TEXTBLOCK:
Ein abgelehnter Adoptionsantrag treibt eine Frau in den Wahnsinn und lässt sie zur Stalkerin werden. Brit Bildøens neuer Roman beruht auf eigenen Erfahrungen, nimmt jedoch eine Wendung, die ganz und gar nichts mit dem Selbsterlebten zu tun hat.

Brit Bildøen, Foto: Tove Breistein

In Tre vegar til havet ("Drei Wege zum Meer", noch nicht auf Deutsch erschienen) begegnen wir einer Frau, die sich in einen kleinen Küstenort zurückgezogen hat. Sie verdient ihren Lebensunterhalt mit dem Beringen von Vögeln und will nicht an ihr früheres Leben zurückdenken.

Die drei Erzählungen „Eksilet“, „Kroppen“ und „Staten“ (Exil, Körper, Staat) bilden zusammen eine Geschichte über Verzweiflung, Rache und selbstgewähltes Exil. Im Mittelpunkt steht eine Frau, deren Antrag, ein Kind aus China zu adoptieren, abgelehnt wurde – ein Kind, auf das sie seit vier Jahren gewartet hat. Das führt dazu, dass sie eine Psychose entwickelt und beginnt, einen Jugendamtsmitarbeiter zu verfolgen.

Bildøens Buch ist die Darstellung einer Bürokratie, die keine Rücksicht auf Einzelschicksale nimmt – vor dem Hintergrund einer Zeit, in der die Biodiversität rapide abnimmt, Vogelarten verschwinden, und Menschen sich der Gesellschaft allein und wehrlos ausgeliefert fühlen.

Schreibkunstakademie

Brit Bildøen (*1962) arbeitete als Bibliothekarin im Industrieort Husnes in Westnorwegen, bevor sie sich bei der „Schreibkunstakademie“ in Bergen bewarb. Dort waren so renommierte norwegische Autoren wie Jon Fosse und Ragnar Hovland ihre Lehrer. Bildøens Jahrgang erwies sich als besonders gut: acht der zehn StudentInnen schaffen den Schritt zum professionellen Schreiben. Darunter Bildøen, die 1991 mit der Gedichtsammlung Bilde av menn debütierte. Seitdem sind von ihr eine Reihe von Büchern verschiedener Genres erschienen.

Ihre Bücher wurden in mehrere Sprachen übersetzt – u.a. ihr Roman Adam Hiorhts veg, der 2014 unter dem deutschen Titel Die Norwegenreise des ehrbaren Jon Utskott in der Übersetzung von Frank Zuber im Verlag Martin Wallimann erschien.

Ihr neuer Roman unterscheidet sich von ihren vorherigen – scheint im Horizont der „virkelighetslitteratur“ (Wirklichkeitsliteratur) zu stehen, der derzeit in Norwegen gebräuchlich ist. Ist der Roman Bildøens Beitrag zu diesem Genre?

AUSGEWÄHLTE DATEN:
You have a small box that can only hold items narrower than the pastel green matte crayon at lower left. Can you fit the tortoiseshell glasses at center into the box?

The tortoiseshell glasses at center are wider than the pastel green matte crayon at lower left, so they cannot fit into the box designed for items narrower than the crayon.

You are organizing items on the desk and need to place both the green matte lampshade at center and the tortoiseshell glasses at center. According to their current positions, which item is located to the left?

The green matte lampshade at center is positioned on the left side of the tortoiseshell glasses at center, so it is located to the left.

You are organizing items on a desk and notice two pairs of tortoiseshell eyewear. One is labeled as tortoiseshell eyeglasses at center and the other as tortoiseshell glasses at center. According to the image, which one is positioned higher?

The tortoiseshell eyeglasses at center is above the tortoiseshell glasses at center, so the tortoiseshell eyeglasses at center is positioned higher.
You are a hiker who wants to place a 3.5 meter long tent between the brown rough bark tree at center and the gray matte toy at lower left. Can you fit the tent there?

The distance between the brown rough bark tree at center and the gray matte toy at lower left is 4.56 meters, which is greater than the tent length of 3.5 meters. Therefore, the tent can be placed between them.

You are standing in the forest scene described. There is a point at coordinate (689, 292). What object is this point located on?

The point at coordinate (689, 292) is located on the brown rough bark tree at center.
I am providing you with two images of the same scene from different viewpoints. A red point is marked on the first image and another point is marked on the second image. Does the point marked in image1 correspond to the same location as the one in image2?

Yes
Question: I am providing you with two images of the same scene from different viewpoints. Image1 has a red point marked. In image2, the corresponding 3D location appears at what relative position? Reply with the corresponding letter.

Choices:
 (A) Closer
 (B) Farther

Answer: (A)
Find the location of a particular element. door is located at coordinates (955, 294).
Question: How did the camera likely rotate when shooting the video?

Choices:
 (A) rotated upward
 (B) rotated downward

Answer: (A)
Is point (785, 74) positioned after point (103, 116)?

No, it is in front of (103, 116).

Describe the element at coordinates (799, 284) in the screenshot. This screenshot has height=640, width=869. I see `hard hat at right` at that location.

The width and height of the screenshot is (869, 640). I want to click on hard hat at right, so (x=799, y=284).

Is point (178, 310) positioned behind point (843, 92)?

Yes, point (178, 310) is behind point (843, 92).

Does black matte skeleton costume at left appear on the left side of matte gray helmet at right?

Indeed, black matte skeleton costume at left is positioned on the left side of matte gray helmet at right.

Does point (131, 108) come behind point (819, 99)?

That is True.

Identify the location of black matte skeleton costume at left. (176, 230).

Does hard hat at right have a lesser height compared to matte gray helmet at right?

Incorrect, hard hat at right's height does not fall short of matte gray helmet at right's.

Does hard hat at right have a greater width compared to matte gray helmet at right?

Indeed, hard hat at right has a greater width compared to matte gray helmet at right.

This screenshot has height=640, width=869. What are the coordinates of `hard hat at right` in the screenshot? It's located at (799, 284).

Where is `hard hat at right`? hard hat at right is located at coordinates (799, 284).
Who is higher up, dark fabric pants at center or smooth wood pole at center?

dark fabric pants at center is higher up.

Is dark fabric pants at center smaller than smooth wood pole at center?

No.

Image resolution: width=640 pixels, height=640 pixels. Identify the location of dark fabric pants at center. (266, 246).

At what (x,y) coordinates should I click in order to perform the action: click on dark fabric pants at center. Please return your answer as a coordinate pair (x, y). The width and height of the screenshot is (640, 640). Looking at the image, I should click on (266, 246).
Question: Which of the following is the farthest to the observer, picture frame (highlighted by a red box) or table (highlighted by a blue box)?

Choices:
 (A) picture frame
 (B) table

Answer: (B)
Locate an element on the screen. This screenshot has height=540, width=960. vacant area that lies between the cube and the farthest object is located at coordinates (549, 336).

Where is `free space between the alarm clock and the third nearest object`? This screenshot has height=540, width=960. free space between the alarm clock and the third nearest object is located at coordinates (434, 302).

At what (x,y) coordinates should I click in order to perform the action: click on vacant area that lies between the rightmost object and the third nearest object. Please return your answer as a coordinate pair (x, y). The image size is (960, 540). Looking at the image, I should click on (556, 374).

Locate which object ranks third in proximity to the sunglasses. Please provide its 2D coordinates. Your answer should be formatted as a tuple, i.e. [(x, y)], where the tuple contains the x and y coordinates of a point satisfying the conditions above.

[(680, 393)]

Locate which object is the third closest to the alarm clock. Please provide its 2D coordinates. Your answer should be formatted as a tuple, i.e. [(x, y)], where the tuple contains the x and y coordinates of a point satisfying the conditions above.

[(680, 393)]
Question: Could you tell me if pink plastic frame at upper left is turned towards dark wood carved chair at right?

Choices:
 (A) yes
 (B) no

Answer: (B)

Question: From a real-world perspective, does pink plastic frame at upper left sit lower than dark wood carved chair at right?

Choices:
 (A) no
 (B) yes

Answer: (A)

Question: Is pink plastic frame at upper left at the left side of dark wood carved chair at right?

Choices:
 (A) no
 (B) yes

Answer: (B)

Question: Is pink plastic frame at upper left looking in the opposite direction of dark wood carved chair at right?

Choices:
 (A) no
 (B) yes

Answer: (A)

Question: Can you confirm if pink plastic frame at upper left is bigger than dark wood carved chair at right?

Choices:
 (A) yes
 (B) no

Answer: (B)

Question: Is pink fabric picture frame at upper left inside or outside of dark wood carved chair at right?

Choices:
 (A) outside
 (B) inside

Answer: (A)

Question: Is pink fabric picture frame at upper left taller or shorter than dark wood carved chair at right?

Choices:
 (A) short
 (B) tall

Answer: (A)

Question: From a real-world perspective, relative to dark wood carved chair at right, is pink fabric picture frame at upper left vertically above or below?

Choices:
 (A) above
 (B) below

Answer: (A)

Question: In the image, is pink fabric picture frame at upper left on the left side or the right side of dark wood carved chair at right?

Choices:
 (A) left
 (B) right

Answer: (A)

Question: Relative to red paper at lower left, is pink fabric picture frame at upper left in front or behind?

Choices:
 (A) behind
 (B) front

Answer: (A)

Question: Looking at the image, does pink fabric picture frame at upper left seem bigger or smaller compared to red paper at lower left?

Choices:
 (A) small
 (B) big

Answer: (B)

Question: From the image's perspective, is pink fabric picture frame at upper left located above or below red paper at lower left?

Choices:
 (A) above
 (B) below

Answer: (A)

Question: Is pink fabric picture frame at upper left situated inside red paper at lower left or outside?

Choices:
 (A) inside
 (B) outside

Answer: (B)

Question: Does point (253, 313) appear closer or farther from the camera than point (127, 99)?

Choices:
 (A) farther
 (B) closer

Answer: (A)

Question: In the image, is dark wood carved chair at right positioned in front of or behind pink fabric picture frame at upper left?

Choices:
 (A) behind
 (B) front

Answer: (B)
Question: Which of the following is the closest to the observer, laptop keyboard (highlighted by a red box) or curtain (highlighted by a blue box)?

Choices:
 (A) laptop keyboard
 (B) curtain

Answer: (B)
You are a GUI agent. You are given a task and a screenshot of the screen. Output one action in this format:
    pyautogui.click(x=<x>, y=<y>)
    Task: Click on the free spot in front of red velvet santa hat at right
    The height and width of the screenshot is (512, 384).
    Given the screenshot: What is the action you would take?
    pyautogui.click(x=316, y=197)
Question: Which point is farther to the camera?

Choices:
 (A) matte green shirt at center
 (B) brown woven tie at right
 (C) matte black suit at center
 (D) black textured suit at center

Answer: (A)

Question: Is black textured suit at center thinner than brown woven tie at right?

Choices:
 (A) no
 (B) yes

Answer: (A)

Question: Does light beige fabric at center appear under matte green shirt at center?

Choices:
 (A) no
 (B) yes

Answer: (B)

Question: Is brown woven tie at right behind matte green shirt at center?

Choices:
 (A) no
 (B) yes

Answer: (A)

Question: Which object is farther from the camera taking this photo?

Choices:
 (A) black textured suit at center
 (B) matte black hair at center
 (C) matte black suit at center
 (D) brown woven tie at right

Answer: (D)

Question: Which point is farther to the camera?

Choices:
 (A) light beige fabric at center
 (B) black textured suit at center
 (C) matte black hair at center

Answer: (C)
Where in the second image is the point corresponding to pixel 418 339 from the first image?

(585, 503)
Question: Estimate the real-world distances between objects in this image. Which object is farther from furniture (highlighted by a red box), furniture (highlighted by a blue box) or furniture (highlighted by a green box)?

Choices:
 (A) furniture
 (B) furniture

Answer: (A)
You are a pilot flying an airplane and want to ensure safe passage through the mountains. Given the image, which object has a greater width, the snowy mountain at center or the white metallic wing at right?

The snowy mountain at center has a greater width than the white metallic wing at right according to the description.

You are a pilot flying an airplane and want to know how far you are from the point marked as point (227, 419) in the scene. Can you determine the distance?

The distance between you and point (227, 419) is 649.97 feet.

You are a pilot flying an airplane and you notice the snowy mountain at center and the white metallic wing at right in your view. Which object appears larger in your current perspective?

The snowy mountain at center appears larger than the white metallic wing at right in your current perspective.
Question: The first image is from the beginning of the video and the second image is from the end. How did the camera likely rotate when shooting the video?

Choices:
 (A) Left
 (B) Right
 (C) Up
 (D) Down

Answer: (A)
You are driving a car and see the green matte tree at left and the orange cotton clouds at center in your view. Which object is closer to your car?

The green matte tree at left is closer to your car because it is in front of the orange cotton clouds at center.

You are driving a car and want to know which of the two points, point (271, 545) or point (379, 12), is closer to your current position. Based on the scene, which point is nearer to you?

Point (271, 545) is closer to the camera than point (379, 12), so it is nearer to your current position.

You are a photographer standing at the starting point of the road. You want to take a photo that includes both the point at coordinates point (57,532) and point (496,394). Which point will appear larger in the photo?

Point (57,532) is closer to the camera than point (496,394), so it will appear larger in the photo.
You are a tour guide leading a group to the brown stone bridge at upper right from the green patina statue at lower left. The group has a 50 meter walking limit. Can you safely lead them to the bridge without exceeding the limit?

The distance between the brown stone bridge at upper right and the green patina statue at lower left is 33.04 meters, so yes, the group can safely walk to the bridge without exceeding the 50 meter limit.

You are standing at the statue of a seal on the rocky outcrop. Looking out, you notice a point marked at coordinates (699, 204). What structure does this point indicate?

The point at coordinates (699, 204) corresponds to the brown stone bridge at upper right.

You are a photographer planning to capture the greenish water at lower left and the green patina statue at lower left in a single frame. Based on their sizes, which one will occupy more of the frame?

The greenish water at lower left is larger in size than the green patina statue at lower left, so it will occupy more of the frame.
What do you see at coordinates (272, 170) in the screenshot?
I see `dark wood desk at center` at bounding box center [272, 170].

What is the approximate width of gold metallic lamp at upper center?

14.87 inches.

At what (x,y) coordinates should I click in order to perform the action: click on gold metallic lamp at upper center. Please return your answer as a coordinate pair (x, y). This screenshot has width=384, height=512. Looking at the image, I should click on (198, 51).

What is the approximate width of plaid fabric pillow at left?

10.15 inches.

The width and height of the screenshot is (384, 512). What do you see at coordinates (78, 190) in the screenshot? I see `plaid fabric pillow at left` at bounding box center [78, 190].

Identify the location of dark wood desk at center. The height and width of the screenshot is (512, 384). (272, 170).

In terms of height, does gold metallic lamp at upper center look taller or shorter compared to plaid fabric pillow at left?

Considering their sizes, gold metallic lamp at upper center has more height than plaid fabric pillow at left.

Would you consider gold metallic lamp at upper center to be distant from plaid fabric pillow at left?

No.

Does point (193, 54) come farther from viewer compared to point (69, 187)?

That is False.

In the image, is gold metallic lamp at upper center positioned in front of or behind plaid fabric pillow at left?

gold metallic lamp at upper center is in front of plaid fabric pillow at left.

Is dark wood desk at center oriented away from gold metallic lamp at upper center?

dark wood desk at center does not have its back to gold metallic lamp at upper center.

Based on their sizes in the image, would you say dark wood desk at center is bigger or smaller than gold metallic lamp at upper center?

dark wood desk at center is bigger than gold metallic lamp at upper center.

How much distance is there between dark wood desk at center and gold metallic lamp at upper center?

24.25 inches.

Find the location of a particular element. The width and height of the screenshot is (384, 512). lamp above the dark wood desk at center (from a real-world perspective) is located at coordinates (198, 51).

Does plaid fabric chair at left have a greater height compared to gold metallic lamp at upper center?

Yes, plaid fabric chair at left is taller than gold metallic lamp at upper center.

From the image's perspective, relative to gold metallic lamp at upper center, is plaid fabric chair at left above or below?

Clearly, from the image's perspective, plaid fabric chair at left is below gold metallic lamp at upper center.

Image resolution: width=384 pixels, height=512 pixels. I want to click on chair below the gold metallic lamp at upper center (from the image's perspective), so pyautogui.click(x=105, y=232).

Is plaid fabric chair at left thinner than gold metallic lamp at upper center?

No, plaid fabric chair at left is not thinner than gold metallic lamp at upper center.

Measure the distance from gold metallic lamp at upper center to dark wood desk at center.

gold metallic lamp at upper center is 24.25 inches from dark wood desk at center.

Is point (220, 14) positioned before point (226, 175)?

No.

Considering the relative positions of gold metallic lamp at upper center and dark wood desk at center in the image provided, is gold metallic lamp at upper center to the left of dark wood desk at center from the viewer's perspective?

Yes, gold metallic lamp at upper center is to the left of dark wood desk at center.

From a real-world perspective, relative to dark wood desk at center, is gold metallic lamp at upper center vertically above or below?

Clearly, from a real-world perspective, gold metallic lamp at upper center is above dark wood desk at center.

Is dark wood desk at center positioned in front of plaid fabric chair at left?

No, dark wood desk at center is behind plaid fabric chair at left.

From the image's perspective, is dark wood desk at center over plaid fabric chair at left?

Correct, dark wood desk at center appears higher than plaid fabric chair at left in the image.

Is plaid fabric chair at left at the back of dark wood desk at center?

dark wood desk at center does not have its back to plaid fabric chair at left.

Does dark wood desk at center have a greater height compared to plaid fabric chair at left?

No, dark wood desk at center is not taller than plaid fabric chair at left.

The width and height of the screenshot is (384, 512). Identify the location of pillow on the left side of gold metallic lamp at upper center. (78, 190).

ANGABEN ZUR AUFGABE: In welchem Jahr und mit welchem Werk debütierte Brit Bildøen laut dem Text über sie? Antworte bitte in einem Satz.

DIE ANTWORT: Brit Bildøen debütierte 1991 mit der Gedichtsammlung „Bilde av menn“.